(Dataset entries)
——————————
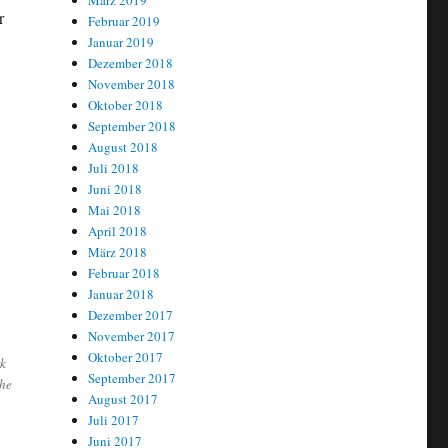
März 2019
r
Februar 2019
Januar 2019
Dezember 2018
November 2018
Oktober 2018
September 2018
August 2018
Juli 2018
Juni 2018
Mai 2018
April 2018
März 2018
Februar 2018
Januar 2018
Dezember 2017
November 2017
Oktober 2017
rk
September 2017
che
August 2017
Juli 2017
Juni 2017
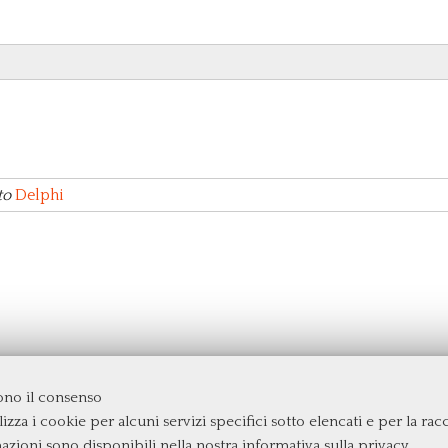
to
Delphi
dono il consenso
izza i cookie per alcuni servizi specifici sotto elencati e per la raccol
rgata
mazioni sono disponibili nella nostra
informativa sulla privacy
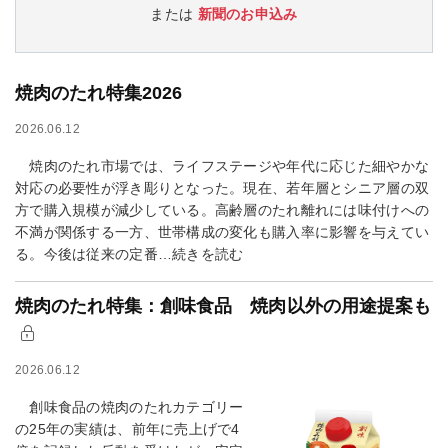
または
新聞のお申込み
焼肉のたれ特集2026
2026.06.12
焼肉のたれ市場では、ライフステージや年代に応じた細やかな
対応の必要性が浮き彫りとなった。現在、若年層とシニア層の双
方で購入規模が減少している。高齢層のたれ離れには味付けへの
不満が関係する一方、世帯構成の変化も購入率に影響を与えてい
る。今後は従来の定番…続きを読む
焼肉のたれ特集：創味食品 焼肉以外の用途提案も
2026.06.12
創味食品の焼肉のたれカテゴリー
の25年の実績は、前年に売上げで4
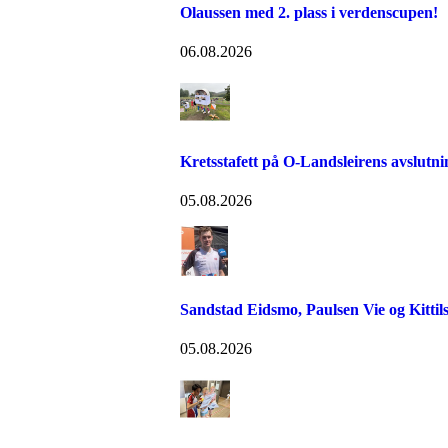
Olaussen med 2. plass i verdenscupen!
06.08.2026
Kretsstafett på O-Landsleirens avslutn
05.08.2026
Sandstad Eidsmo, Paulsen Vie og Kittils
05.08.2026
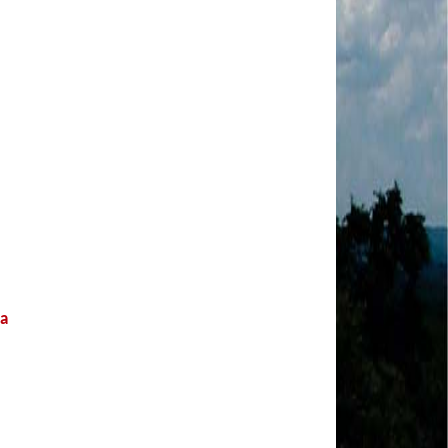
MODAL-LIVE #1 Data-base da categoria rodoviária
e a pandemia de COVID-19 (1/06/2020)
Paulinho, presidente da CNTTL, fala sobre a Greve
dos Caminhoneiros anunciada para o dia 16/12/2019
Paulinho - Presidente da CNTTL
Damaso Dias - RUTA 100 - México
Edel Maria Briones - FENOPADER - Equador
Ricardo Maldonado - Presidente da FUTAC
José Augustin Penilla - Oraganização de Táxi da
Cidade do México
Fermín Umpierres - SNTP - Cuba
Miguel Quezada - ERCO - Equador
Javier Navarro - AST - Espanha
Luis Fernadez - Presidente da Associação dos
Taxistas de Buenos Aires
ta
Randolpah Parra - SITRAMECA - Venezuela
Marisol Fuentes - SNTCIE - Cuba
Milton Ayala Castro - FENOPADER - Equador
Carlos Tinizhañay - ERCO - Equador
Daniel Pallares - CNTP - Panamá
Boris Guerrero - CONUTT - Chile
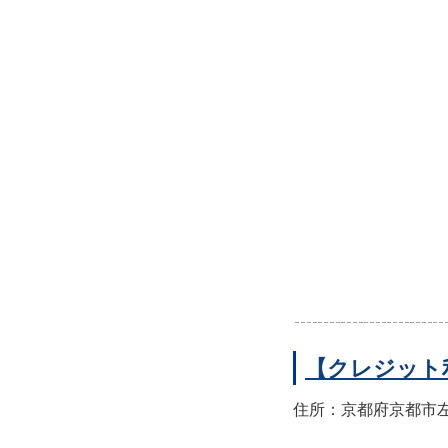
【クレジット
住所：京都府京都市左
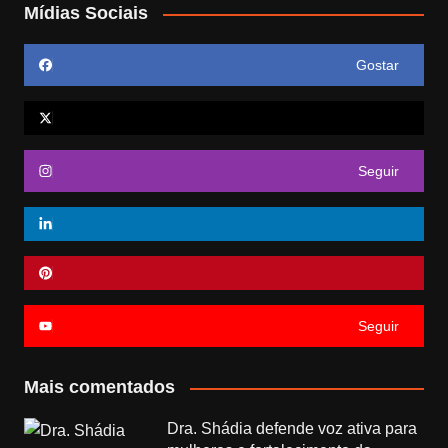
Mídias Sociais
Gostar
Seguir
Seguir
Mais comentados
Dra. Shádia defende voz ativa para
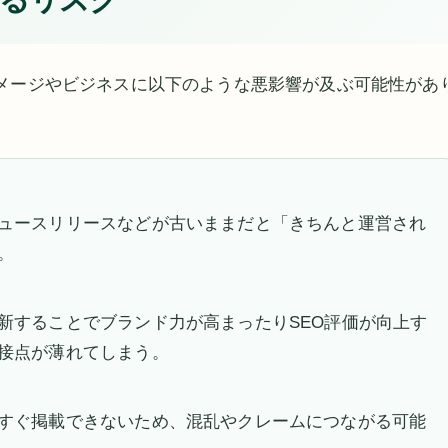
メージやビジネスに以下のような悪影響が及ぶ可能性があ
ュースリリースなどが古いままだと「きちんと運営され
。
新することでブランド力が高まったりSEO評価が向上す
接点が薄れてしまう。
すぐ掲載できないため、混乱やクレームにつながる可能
——————————
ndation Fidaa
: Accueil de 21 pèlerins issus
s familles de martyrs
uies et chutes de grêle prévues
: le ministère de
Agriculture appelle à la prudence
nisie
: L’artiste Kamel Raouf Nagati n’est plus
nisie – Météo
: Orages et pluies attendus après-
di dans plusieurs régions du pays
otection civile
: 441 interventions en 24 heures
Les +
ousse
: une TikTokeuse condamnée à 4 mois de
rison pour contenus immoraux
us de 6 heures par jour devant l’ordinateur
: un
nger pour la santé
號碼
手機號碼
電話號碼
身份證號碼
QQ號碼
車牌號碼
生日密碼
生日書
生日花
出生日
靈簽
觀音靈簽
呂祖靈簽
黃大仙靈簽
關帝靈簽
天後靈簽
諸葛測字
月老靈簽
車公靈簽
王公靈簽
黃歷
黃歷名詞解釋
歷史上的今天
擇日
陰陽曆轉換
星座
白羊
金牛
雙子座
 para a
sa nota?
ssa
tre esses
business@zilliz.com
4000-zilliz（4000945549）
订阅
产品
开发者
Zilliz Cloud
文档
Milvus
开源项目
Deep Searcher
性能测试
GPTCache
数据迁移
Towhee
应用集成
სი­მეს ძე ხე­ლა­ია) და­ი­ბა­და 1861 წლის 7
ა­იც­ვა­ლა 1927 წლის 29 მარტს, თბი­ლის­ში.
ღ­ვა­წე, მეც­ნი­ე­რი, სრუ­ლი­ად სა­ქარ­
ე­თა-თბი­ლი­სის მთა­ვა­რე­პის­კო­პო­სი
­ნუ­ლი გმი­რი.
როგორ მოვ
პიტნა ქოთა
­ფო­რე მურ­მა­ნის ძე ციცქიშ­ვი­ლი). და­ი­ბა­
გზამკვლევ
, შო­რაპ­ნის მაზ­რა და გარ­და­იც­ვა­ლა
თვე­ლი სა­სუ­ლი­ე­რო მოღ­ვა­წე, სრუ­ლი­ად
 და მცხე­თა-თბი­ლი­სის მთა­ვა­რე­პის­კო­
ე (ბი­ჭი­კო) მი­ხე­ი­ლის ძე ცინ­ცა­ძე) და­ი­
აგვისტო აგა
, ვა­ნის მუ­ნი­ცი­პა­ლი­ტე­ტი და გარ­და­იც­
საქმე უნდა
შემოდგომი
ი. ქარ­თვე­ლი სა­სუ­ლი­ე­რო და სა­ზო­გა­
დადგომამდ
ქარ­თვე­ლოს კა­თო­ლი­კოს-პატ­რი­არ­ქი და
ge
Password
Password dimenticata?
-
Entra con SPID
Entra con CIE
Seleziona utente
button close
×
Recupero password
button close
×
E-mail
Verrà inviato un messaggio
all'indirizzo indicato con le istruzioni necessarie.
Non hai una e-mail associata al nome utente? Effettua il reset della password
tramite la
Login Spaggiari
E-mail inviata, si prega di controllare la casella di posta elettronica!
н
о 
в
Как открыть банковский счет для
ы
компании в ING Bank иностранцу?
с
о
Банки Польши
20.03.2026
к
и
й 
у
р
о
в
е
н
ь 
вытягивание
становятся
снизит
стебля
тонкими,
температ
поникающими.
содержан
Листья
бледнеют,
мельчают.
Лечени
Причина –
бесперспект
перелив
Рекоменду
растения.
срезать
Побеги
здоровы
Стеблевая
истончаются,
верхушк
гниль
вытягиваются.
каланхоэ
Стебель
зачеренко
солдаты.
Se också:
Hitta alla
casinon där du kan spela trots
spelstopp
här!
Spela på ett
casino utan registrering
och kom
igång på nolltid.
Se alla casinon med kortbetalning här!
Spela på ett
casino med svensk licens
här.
——————————
## TASK
Exactly as written above, retype the lines starting at the one holding "Miguel Quezada - ERCO - Equador" and ending at the one holding "すぐ掲載できないため、混乱やクレームにつながる可能", both included, but not the pictures.

## PROBLEM SOLUTION
Miguel Quezada - ERCO - Equador
Javier Navarro - AST - Espanha
Luis Fernadez - Presidente da Associação dos
Taxistas de Buenos Aires
ta
Randolpah Parra - SITRAMECA - Venezuela
Marisol Fuentes - SNTCIE - Cuba
Milton Ayala Castro - FENOPADER - Equador
Carlos Tinizhañay - ERCO - Equador
Daniel Pallares - CNTP - Panamá
Boris Guerrero - CONUTT - Chile
【クレジット
住所：京都府京都市左
Mídias Sociais
Gostar
Seguir
Seguir
Mais comentados
Dra. Shádia defende voz ativa para
メージやビジネスに以下のような悪影響が及ぶ可能性があ
ュースリリースなどが古いままだと「きちんと運営され
。
新することでブランド力が高まったりSEO評価が向上す
接点が薄れてしまう。
すぐ掲載できないため、混乱やクレームにつながる可能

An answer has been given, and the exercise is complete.